March 27, 2013 - Quirky Country Music Song Titles Day

If I Had a Nose Full of Nickels, I'd Sneeze Them All Atchoo!”

She Thinks My Tractor's Sexy”

You're the Reason Our Kids Are Ugly”

How Come Your Dog Don't Bite Nobody But Me?”

These are actual song titles (by Lou Carter, Kenny Chesney, Loretta Lynn & Conway Twitty, and Mel Tillis & Webb Pierce). Country music songs often have long, or funny, or downright quirky titles. 

Of course, there are plenty of short-and-normal song titles, too—such as Lady Antebellum's “Downtown” and Darius Rucker's “Wagon Wheel.” 

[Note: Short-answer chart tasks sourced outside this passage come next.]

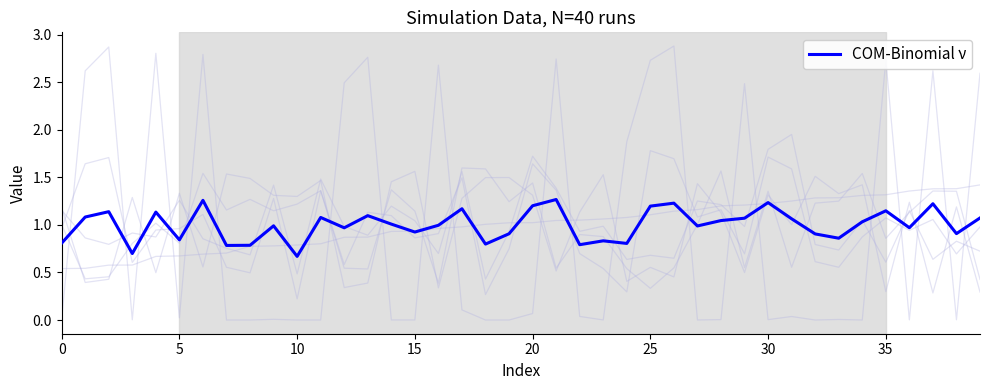

What is the label of the 6th point from the right?

34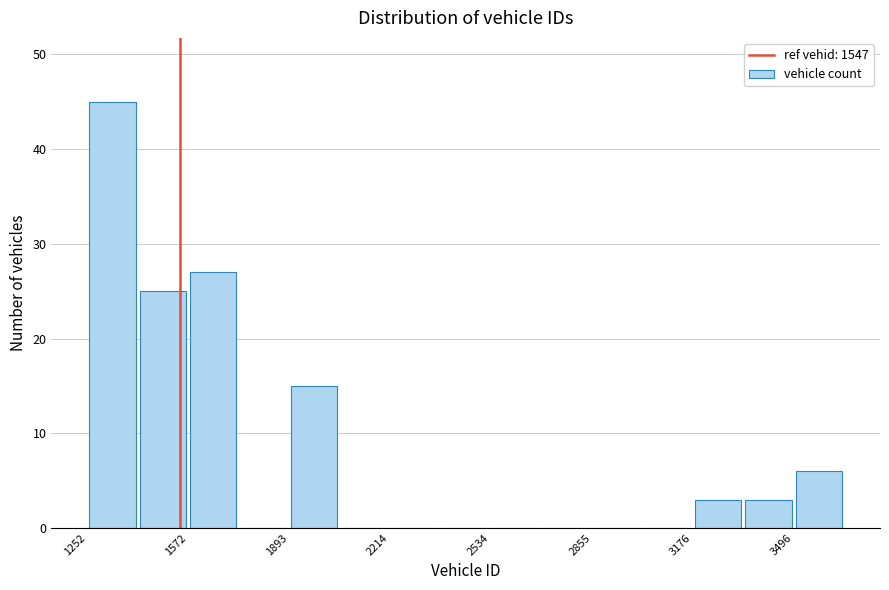

Around what value on the x-axis is the tallest bar? Give the approximate position of its centre, as read against the axis.

1350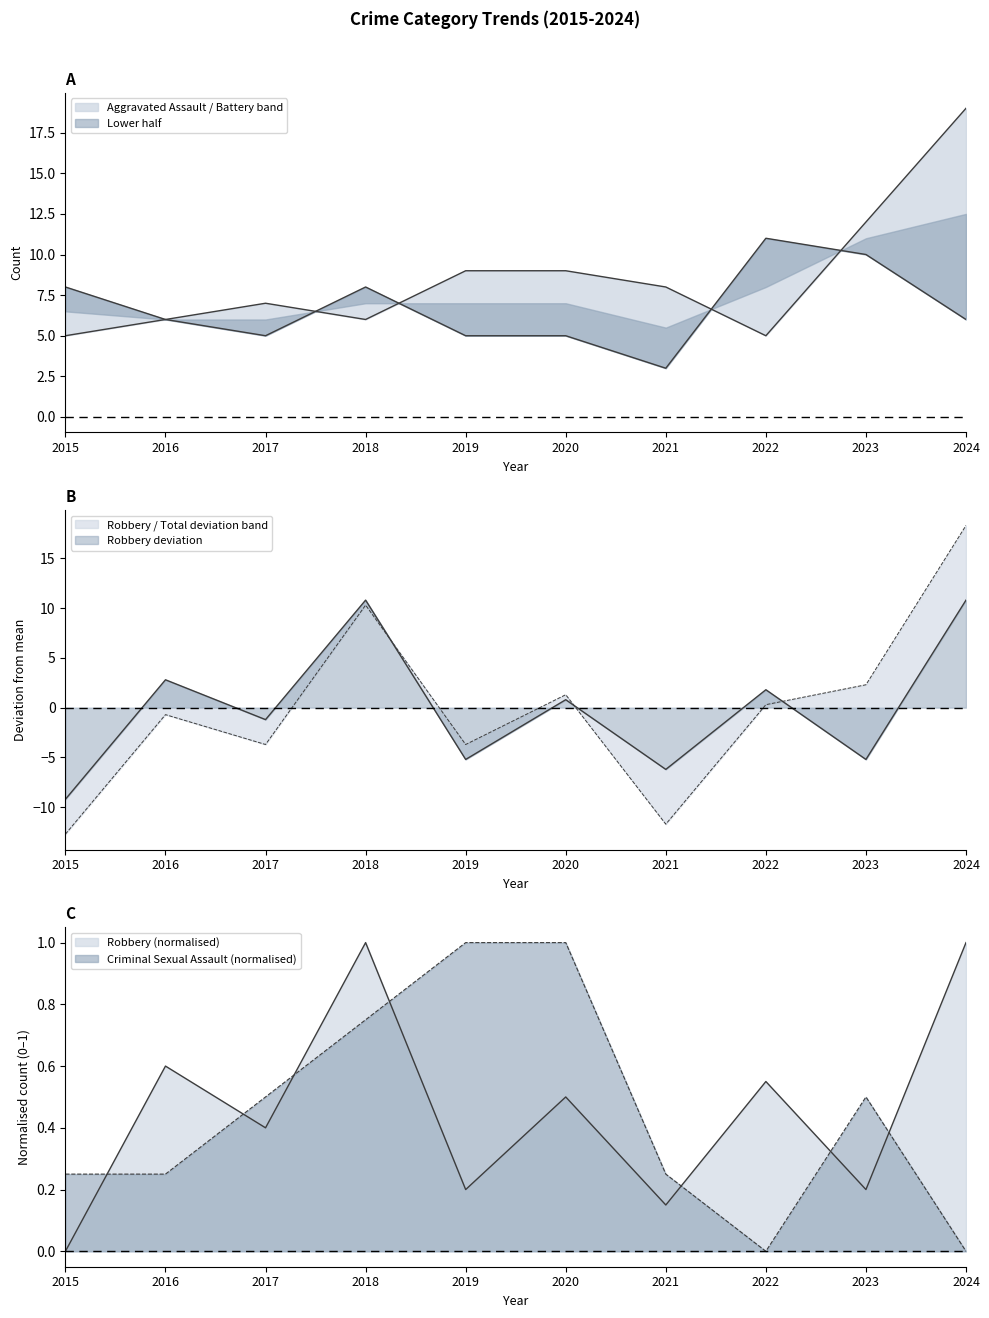

Reading left to right, extract all data points from this chart.

Aggravated Assault: 5.0	6.0	7.0	6.0	9.0	9.0	8.0	5.0	12.0	19.0
Aggravated Battery: 8.0	6.0	5.0	8.0	5.0	5.0	3.0	11.0	10.0	6.0
Criminal Sexual Assault: 0.2	0.2	0.5	0.8	1.0	1.0	0.2	0.0	0.5	0.0
Robbery: -9.2	2.8	-1.2	10.8	-5.2	0.8	-6.2	1.8	-5.2	10.8
Total: -12.7	-0.7	-3.7	10.3	-3.7	1.3	-11.7	0.3	2.3	18.3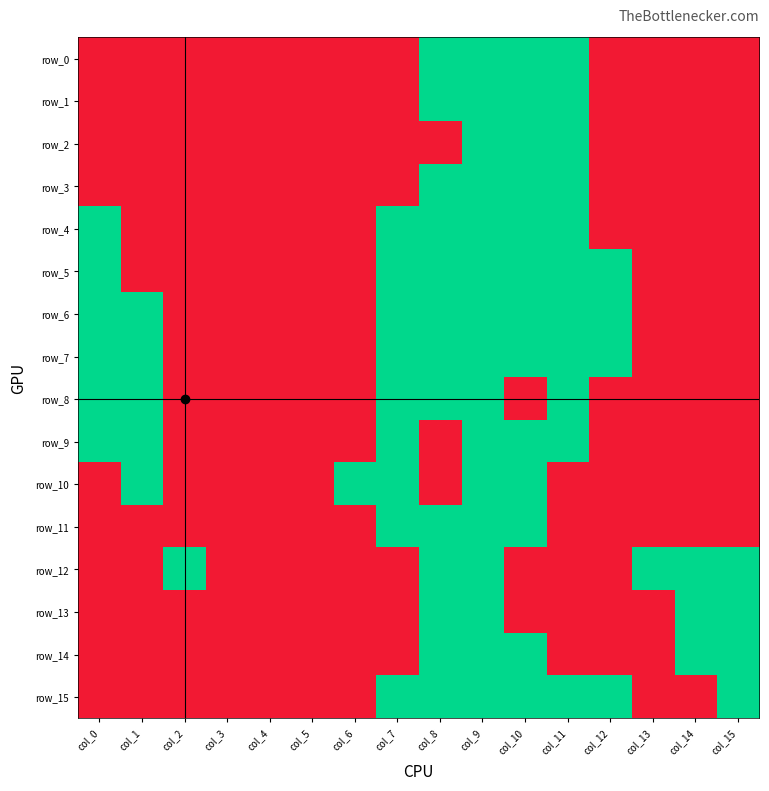

What is the greatest value displayed?

1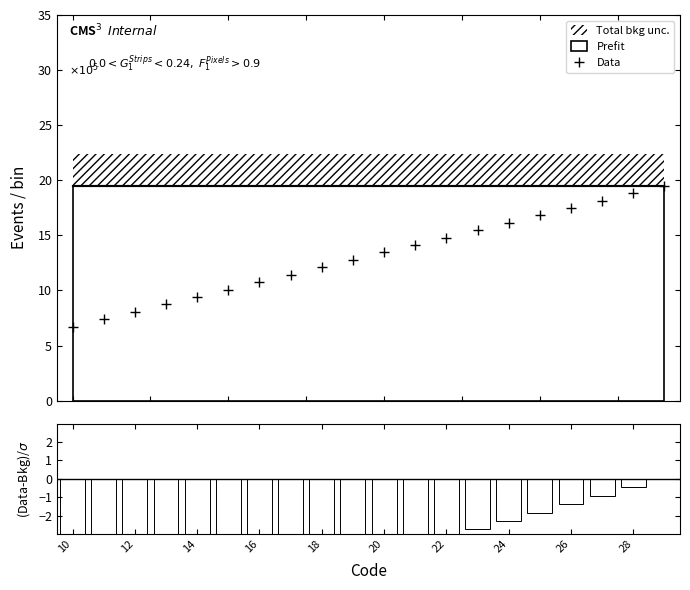

What is the highest value of the Data series?

19.5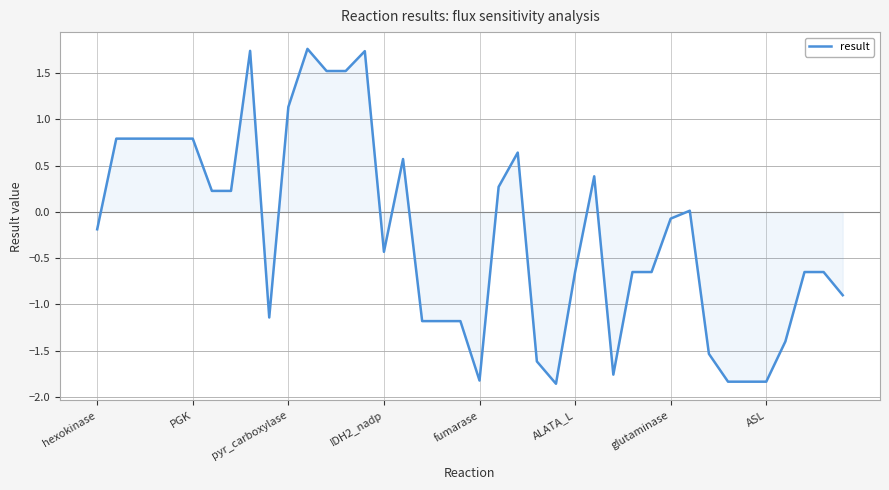

What is the difference between the maximum and minimum values?

3.6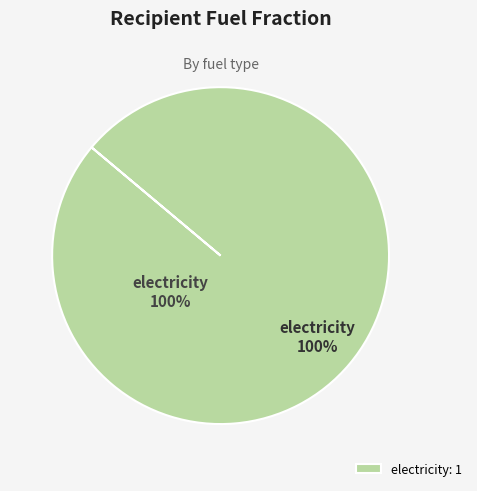

Do biomass and natural gas together represent more than half of the pie?

No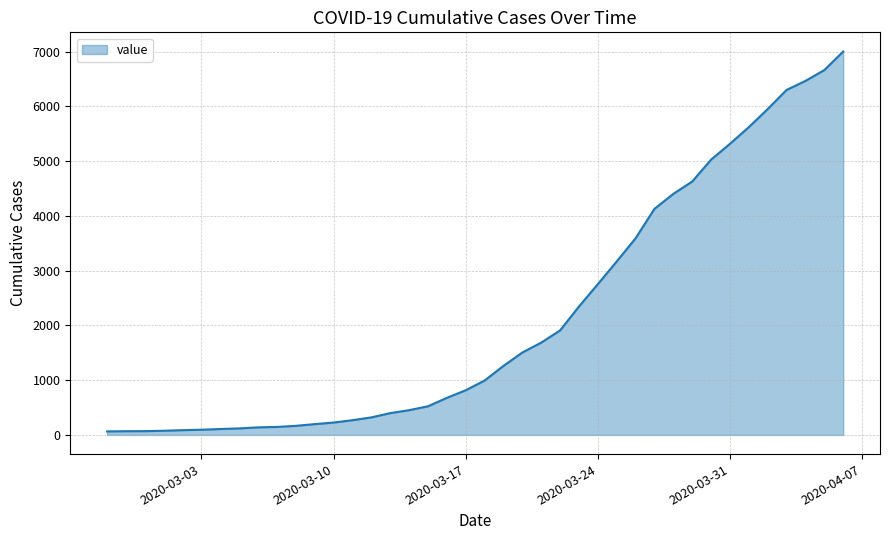

What is the maximum value shown in the chart?

7003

But today's the day to relish the long-winded and strange and especially the humorous titles country music so frequently dishes up.

Country music evolved from the folk music played and sung in the Appalachian mountains, in the eastern United States. Country music became a recognized and commercial genre (type of music) in the 1920s, and in the 1940s, it became popular all over the U.S. The popularity spread to Canada and eventually Australia, and is now finally making inroads worldwide.

Grab yer cowboy hat and yer gee-tar...

...And sing your favorite country music songs!

  • Some people just can't hang with country music! Weird Al Yankovic did a parody of a song that was popular back in the early 90s. It is not complimentary! 

And now...
      [drum roll, please]
               for my favorite country music song title:

If the Phone Don’t Ring, It’s Me Not Calling You Up

Also on this date:

March 26, 2013 - Happy Birthday, Richard Dawkins!

Today is the birthday of one of my heroes. I love authors who write about science in a clear, easy-to-understand way—authors who are excited about science—authors who are able to express that excitement is such a way that it's catchy!

Richard Dawkins does exactly these things!

Another of my heroes who transmitted scientific knowledge and excitement in equal measures is Carl Sagan. Sadly, Sagan died in 1996 at age 62. I loved reading his books and still sometimes reread them, but I was on the lookout for another author who could fill the popular-science niche. When I read Dawkins's book Unweaving the Rainbow, I realized that I had found a new hero. I also really like Dawkins's book for young people, The Magic of Reality.

But neither of those are the book that made Dawkins famous. His book The Selfish Gene, published in 1976, became extremely popular and even revolutionary. It has sold over a million copies and has been translated into more than 25 languages.

You might know that a gene is a unit of heredity, something that is passed down from parent to child. It is a section of DNA that determines (or helps determine) a particular trait such as eye color or the shape of a nose.

Richard Dawkins's book talks about evolution, not from the viewpoint of individual animals that struggle to live and reproduce, but from the viewpoint of genes. He is not talking about genes that make people or animals selfish—instead, his book explains why people and some animals are so amazingly UN-selfish. It really is an interesting and worthwhile read, although a fairly high-level one.

From Genes to Memes...

In The Selfish Gene, Dawkins introduced the word meme to mean a unit of culture. What, you may ask, is a unit of culture? It is a song or ditty, a catchphrase or slang word, an idea or belief, a story or even a behavior that is passed from one person to another through retelling and imitation. Memes not only reproduce (spread through imitation), they change or evolve.

Dawkins coined the word meme long before the internet became the incredible “all-encompassing cultural juggernaut” that it is today, but we now use the word most often to mean something on the internet—usually an image or video, or a type of image or video—that spreads through "liking" and sharing. Images, websites, Facebook pages, and videos that spread far and wide in a short period of time are said to have gone viral. Here some teens discuss such internet memes (and not too kindly!).

By the way, there is an entire field of study now called memetics, the study of memes. More exactly, memetics is a theory of the spread of mental content based on the analogy of evolution.